OK, I was wrong about the erasure. Geez.
What do you mean by underprivileged, exactly? I have had this argument with people from small towns, and they tell me that yes, the idea of not belonging to the most popular, or any, of the churches there really can ostracize you in a way that people who live in less tightly-knit social webs haven't felt. That's never been my experience since I've only lived in small towns as a relatively socially unattached adult, but I guess I take people's word for it.

So I guess I agree with you if you mean underprivileged in terms of coming from a small town. If you mean underprivileged in the typical sense of "poor," I don't. I think people who are economically comfortable are far more likely to take religion more seriously than they should, and I think this bears out: people who really need to be protected from something, like hunger or crime, are more likely to experience a shortcoming, divinity-wise, and thus be more skeptical. And people who have "succeeded" even modestly are more likely to think it's 'cause either they, or their God, is great. Most of the Christians I would characterize as unsettlingly sure of their own manifest destiny are firmly lodged in the middle class.

Maybe that doesn't directly contradict you.
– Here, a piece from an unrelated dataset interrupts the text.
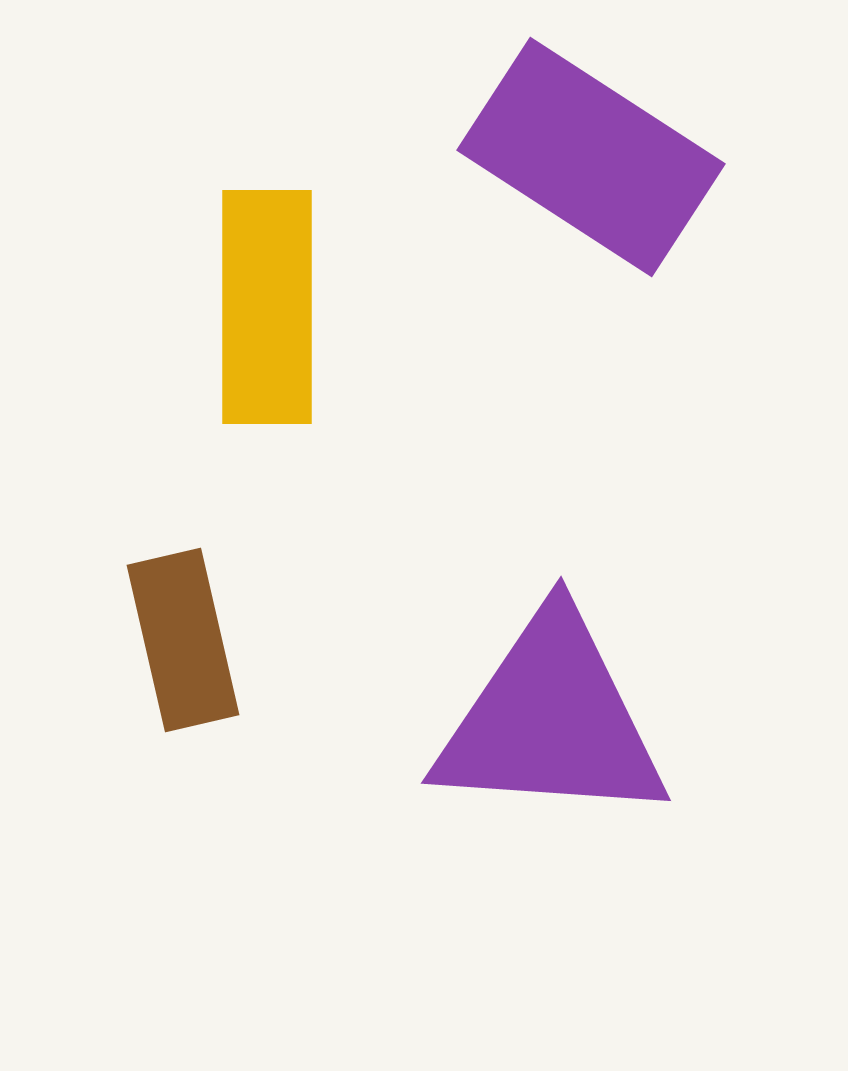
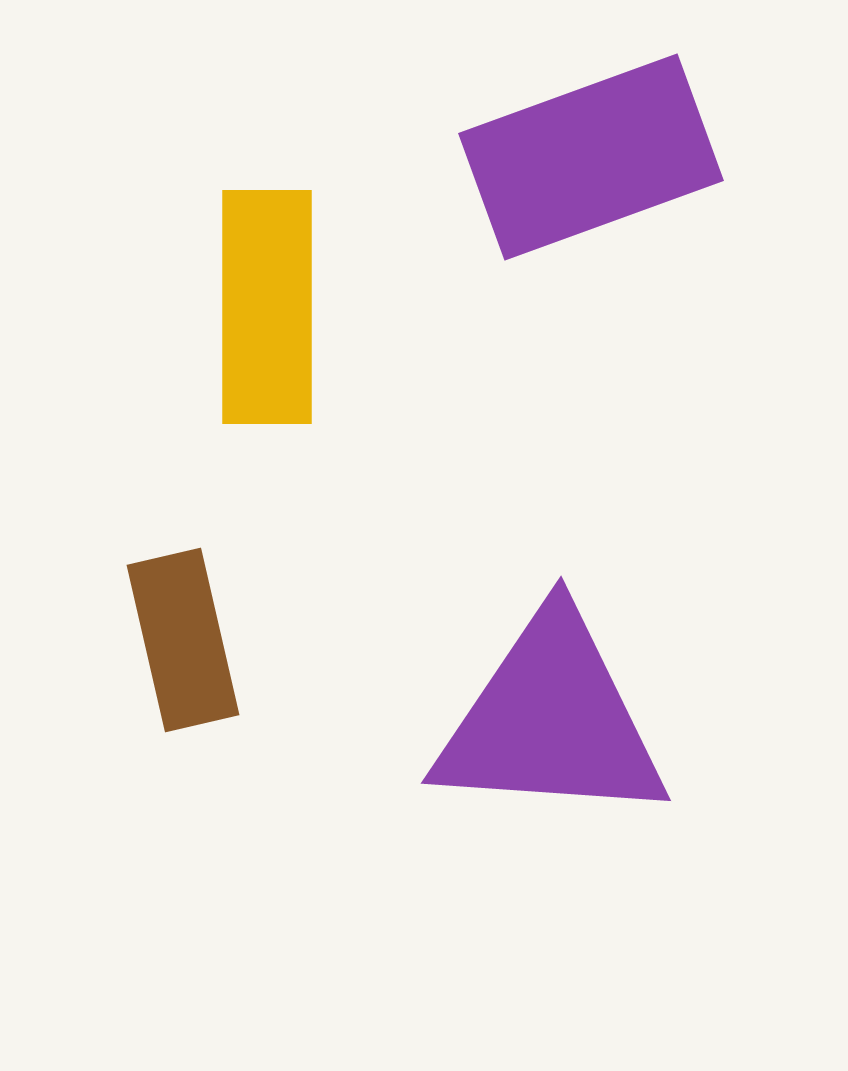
purple rectangle: rotated 53 degrees counterclockwise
I just don't think poor people are manipulated MORE than other classes by religion in general (and Maher's focus on scammers in the film, to me, felt unbalanced. I would have loved to have seen him interview a completely self-absorbed libertarian atheist, you come out of there feeling like all Agnostics are dove-like starry-eyed Unitarians). At the same time, a feeling of protection by a sense of community, whether a religious one or ethnic or whatever, isn't something I've ever felt much, but it seems like it could be very satisfying and also maybe very constructive.